Hospice caregivers can give the gift of giving
By Ron King
As caregivers, we often focus on the care and gifts we are able to give. Giving to a loved one during the last weeks and months of their life is a special privilege. Preparing the last meal, offering the last drink of water and changing sheets for the last time fills the need we all have to feel useful, to make a difference. It’s important to be able to offer a gift when we feel helpless against a disease that appears to be greater than our sincere prayers and the doctor’s strongest medicine.
If we find joy in giving when it seems there is so little we can do, how much more important is it for those who are dying to be able to give? Giving when there is so little left to give still brings satisfaction. It can be a source of peace and contentment, the evidence of a life ending well.
In this holiday season of giving, perhaps we are able to help hospice patients give when they lack the energy and physical strength to give without our help. If giving comes from the heart, then we are able to know the joy of giving even with our last breath. But we may at times need help in being able to give. Helping someone to give their last gift may be the most rewarding thing we can do.
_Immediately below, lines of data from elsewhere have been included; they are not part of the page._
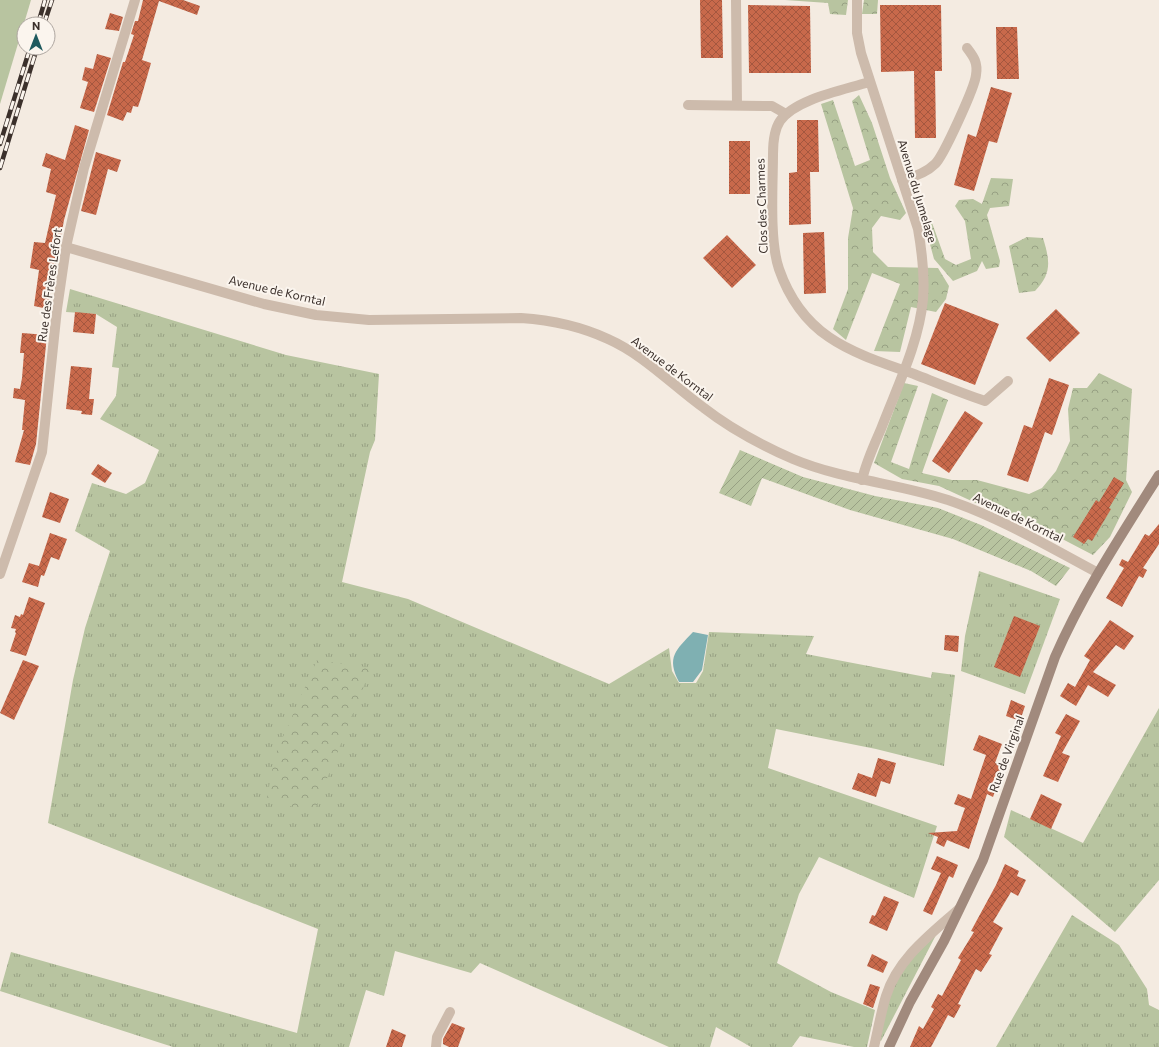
<svg xmlns="http://www.w3.org/2000/svg" width="1159" height="1047" viewBox="0 0 1159 1047" font-family="Commissioner,sans-serif">
  <style>
    .grass { fill: url(#grass-tufts) }
    .forest { fill: url(#forest-crowns) }
    .park { fill: #b8c4a0 }
    .garden { fill: url(#garden-furrows) }
    .water { fill: #7fb0b2 }
    .building { fill: url(#building-cross-hatch) }
    .lines { fill: none; stroke-linecap: round; stroke-linejoin: round }
    .street { stroke: #cdbbac; stroke-width: 10 }
    .secondary { stroke: #a18a7d; stroke-width: 10 }
    .rail-casing { stroke: #3b302b; stroke-width: 4.5 }
    .rail { stroke: #fbf5ee; stroke-width: 3; stroke-dasharray: 9; stroke-linecap: butt }
    .labels { text-anchor: middle; stroke-width: 4; stroke-linejoin: round; paint-order: stroke }
    .street-label { font-size: 12px; fill: #3b302b; stroke: #fbf5ee }
  </style>
  <defs>
    <pattern id="grass-tufts" width="24" height="20" patternUnits="userSpaceOnUse"><rect width="24" height="20" fill="#b8c4a0"/><path d="M3 7l-1-3M5 7V3M7 7l1-3M15 17l-1-3M17 17v-4M19 17l1-3" fill="none" stroke="#97a083"/></pattern>
    <pattern id="forest-crowns" width="20" height="18" patternUnits="userSpaceOnUse"><rect width="20" height="18" fill="#b8c4a0"/><path d="M2 6a3 3 0 1 1 6 0M12 15a3 3 0 1 1 6 0" fill="none" stroke="#97a083"/></pattern>
    <pattern id="garden-furrows" width="10" height="10" patternUnits="userSpaceOnUse"><rect width="10" height="10" fill="#b8c4a0"/><path d="M-1 1l2-2M0 10L10 0M9 11l2-2" fill="none" stroke="#97a083"/></pattern>
    <pattern id="building-cross-hatch" width="8" height="8" patternUnits="userSpaceOnUse"><rect width="8" height="8" fill="#c8694b"/><path d="M0 0l8 8M0 8l8-8" fill="none" stroke="#a4573f"/></pattern>
  </defs>
  <rect width="100%" height="100%" fill="#f4ebe1"/>
  <g class="grass">
    <path d="M70,289L286,355L379,374L375,440L370,452L342,582L408,599L609,684L669,648L672,671L679,683H696L703,671L709,632L814,636L806,654L931,678L932,672L955,675L944,766L876,749L776,729L768,768L937,826L914,898L819,857L799,894L777,963L831,992L875,1010L867,1047H854L800,1036L792,1047H751L716,1027L710,1047H669L480,963L471,973L395,951L384,996L366,990L349,1047H173L0,991L11,952L297,1033L318,929L48,823L73,680L85,628L110,551L75,531L92,483L126,494L145,483L159,450L100,419L116,396L119,368L112,367L117,327L96,314L66,312Z"/>
    <path d="M979,571L1060,599L1025,694L961,671L965,636Z"/>
    <path d="M1159,708V880L1115,932L1004,837L1011,810L1083,843Z"/>
    <path d="M1072,915L1119,945L1147,989L1149,1005L1159,1010V1047H996Z"/>
    <path d="M936,935L881,1041L879,1040C885,1016 889,989 904,968C913,956 925,946 936,935Z"/>
  </g>
  <g class="forest">
    <path d="M785,0H848L846,15L830,14L828,3Z"/>
    <path d="M864,0H878L877,14H862Z"/>
    <path d="M859,95L872,123L890,178L906,213L900,220L881,216L872,228L873,252L888,267L938,268L949,286L946,299L936,312L911,307L900,352L874,351L900,284L872,273L846,340L833,329L848,289V238L853,208L821,104L833,100L855,166L870,160L852,101Z"/>
    <path d="M991,178L1013,179L1009,206L990,208L987,215L1000,261L999,267L986,269L982,261L977,271L953,281L934,259L924,222L931,220L945,259L956,265L971,259L965,221L955,206L959,200L973,199L982,204Z"/>
    <path d="M1027,237L1043,238C1050,261 1052,273 1035,291L1019,293L1009,246Z"/>
    <path d="M1099,373L1132,389L1126,480L1132,492L1110,537L1093,555L1022,518L978,504L939,486L902,479L874,463L904,383L918,386L891,462L909,469L932,393L948,400L922,473L952,480H977L1029,494L1042,488L1056,471L1070,441L1068,409L1073,388H1087Z"/>
    <path d="M317,660L371,668L313,814L267,798L275,755Z"/>
  </g>
  <path class="park" d="M0,0H31L0,104Z"/>
  <path class="garden" d="M740,450L803,477L875,496L938,508L981,525L1070,568L1056,586L1031,571L953,539L850,510L762,478L751,506L719,493Z"/>
  <path class="water" d="M693,632L708,635L702,670L693,682H679C666,657 676,650 693,632Z"/>
  <g class="building">
    <path d="M143,0H183L200,6L197,15L159,1L142,60L151,63L141,98L138,107L133,106L131,113L127,112L123,121L107,115L123,62H125L134,35L131,34L135,21H138Z"/>
    <path d="M700,0H722L723,58H701Z"/>
    <path d="M748,5L810,6L811,73H749Z"/>
    <path d="M880,5H941L942,71H935L936,138H915L914,71L881,72Z"/>
    <path d="M110,13L123,17L119,31L105,29Z"/>
    <path d="M996,27H1017L1019,79H997Z"/>
    <path d="M97,54L111,58L94,112L80,108L88,82L82,80L85,67L93,69Z"/>
    <path d="M991,87L1012,93L997,143L989,141L974,191L954,185L968,134L976,137Z"/>
    <path d="M797,120H818L819,172H810L811,224L789,225V173L797,172Z"/>
    <path d="M75,125L89,130L64,220L48,309L34,306L39,270L30,268L34,242L45,243L56,195L46,192L51,169L42,166L46,153L65,160Z"/>
    <rect x="729" y="141" width="21" height="53"/>
    <path d="M96,152L121,160L117,172L108,169L96,215L81,211Z"/>
    <path d="M824,232L826,293L804,294L803,233Z"/>
    <path d="M727,235L756,265L732,288L703,258Z"/>
    <path d="M945,303L999,324L975,385L921,364Z"/>
    <path d="M1056,309L1080,333L1050,362L1026,338Z"/>
    <path d="M75,312L96,314L94,334L73,332Z"/>
    <path d="M22,333L47,335L36,444L30,465L15,462L24,430H22L25,400L13,398L14,388L20,389L22,378L24,353H20Z"/>
    <path d="M71,366L92,368L89,399H94L92,415L81,414L82,411L66,409Z"/>
    <path d="M1049,378L1069,385L1052,435L1045,432L1028,482L1007,475L1024,425L1032,428Z"/>
    <path d="M965,411L983,423L949,473L932,461Z"/>
    <path d="M98,464L112,473L105,483L91,474Z"/>
    <path d="M1114,477L1124,483L1109,508L1111,509L1092,541L1088,539L1084,544L1073,537L1096,500L1099,502Z"/>
    <path d="M50,492L69,499L60,523L42,517Z"/>
    <path d="M1159,524V544L1143,568L1147,570L1143,578L1139,576L1122,607L1106,598L1124,568L1119,565L1122,559L1128,562L1145,534L1149,536Z"/>
    <path d="M50,533L67,539L59,560L51,557L44,576L41,575L38,587L22,582L29,563L39,566Z"/>
    <path d="M29,597L45,603L26,656L10,651L16,633L15,632L16,629L11,628L15,615L20,617L21,614L23,615Z"/>
    <path d="M1014,616L1040,626L1020,677L994,667Z"/>
    <path d="M1110,620L1134,636L1124,650L1116,645L1093,672L1116,685L1108,697L1088,685L1076,706L1060,696L1068,683L1075,687L1090,660L1084,656Z"/>
    <path d="M945,635L959,636L958,652L944,650Z"/>
    <path d="M23,660L39,666L14,720L0,713Z"/>
    <path d="M1011,700L1025,706L1020,721L1006,716Z"/>
    <path d="M1066,714L1080,721L1062,753L1070,756L1058,782L1043,776L1061,736L1055,733Z"/>
    <path d="M979,735L1002,744L995,763L1004,766L993,797L987,794L969,849L947,840L944,847L936,843L938,837L928,833L957,831L965,808L954,804L958,794L971,799L986,755L973,750Z"/>
    <path d="M878,758L896,763L890,784L881,781L876,797L852,789L858,773L872,778Z"/>
    <path d="M1041,794L1062,804L1051,829L1030,819Z"/>
    <path d="M937,856L958,865L953,878L949,876L932,915L923,911L941,873L931,869Z"/>
    <path d="M1005,864L1019,871L1017,876L1026,880L1018,896L1011,892L993,922L1003,928L989,954L992,955L981,972L976,969L958,1004L961,1005L954,1018L948,1015L931,1047H910L919,1026L923,1029L934,1009L931,1007L938,994L942,996L961,960L958,958L974,932L971,931L996,885Z"/>
    <path d="M884,896L899,902L887,931L869,923L872,915L875,916Z"/>
    <path d="M872,954L888,962L883,973L867,966Z"/>
    <path d="M870,984L880,987L873,1008L863,1004Z"/>
    <path d="M452,1023L465,1028L458,1047H449L443,1044V1039Z"/>
    <path d="M392,1029L406,1035L402,1047H386Z"/>
  </g>
  <g class="lines">
    <g class="street">
      <path d="M736,0L737,105"/>
      <path d="M857,0V33L861,53L918,229C922,252 925,275 923,299C919,343 897,387 881,429C874,445 866,462 862,480"/>
      <path d="M869,82C844,90 795,99 780,121C774,130 773,143 773,154C773,185 769,240 779,269C803,338 851,352 914,374C937,383 961,393 985,401L1008,381"/>
      <path d="M688,105L772,106L786,114"/>
      <path d="M902,180C914,177 926,173 935,164C943,157 975,87 976,75C978,63 974,57 967,48"/>
      <path d="M66,247L264,304L316,315L369,320L521,318C551,320 580,326 608,339C644,355 672,385 704,408C731,429 761,445 793,459C843,480 897,483 948,500C1001,518 1049,547 1098,573"/>
      <path d="M0,574L42,452L57,309L66,247L84,168L135,0"/>
      <path d="M436,1047L437,1037L450,1012"/>
      <path d="M874,1047C878,1030 881,1012 886,996C898,958 931,934 959,909"/>
    </g>
    <path class="secondary" d="M889,1047L910,1002L944,941L983,860L1055,657C1083,593 1122,534 1159,475"/>
    <g class="rail-casing">
      <g id="rail">
        <path d="M38,24L45,0"/>
        <path d="M44,24L52,0"/>
        <path d="M0,144L30,48"/>
        <path d="M0,168L37,48"/>
      </g>
    </g>
    <use href="#rail" class="rail"/>
  </g>
  <g class="labels">
    <g class="street-label">
      <text transform="translate(917 191) rotate(73)" y="4">Avenue du Jumelage</text>
      <text transform="translate(762 206) rotate(-92)" y="4">Clos des Charmes</text>
      <text transform="translate(50 285) rotate(-82)" y="4">Rue des Frères Lefort</text>
      <text transform="translate(277 291) rotate(13)" y="4">Avenue de Korntal</text>
      <text transform="translate(672 369) rotate(37)" y="4">Avenue de Korntal</text>
      <text transform="translate(1018 518) rotate(26)" y="4">Avenue de Korntal</text>
      <text transform="translate(1007 754) rotate(-70)" y="4">Rue de Virginal</text>
    </g>
  </g>
  <g transform="translate(36 36)"><circle r="19" fill="#fbf5ee" stroke="#aea6a0"/>
  <path d="M0-3L7 15L0 10L-7 15Z" fill="#1f5a5e"/>
  <text y="-6" font-size="11" font-weight="bold" text-anchor="middle" fill="#3b302b">N</text>
  </g>
</svg>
My father died on December 18 several years ago. He lived in Williamsburg, KY, a small rural college town. Before he died, he had invited four Ethiopian students to have Christmas dinner with our family in his home since they would be the only students at school not going home for winter break. When my father died, the students understood that our family would be unable to host them so soon after my father’s funeral. But we decided as a family to fulfill my father’s final wishes. It was a gift from his heart that we completed.
The hospitality we were able to offer in his name was a great joy to us. We learned of Coptic traditions related to Christmas and funerals. We received the gratitude of students far from home. We knew the joy of bringing Dad’s desire into reality.
If your loved one has a desire to give, make it possible. Encourage a spirit of generosity. Is there a donation designated in the will that might be given now, in honor of your loved one rather than in memory of her or him? Are there items around the house that might be given to family members along with a word of blessing or best wishes? Is someone in special need that your loved one might wish to help while they are able?
Being near the end of life brings a different value to the things we own. The attachment to possessions is not so strong. We are able to see greater potential in what we have accumulated over the years. Final gifts can be the most important because they carry our last wishes. It can be a tangible way to say thank you. The one who gives is able to have the joy of giving and see the benefit of his or her gift.
In all our giving and receiving this year, give the gift of giving.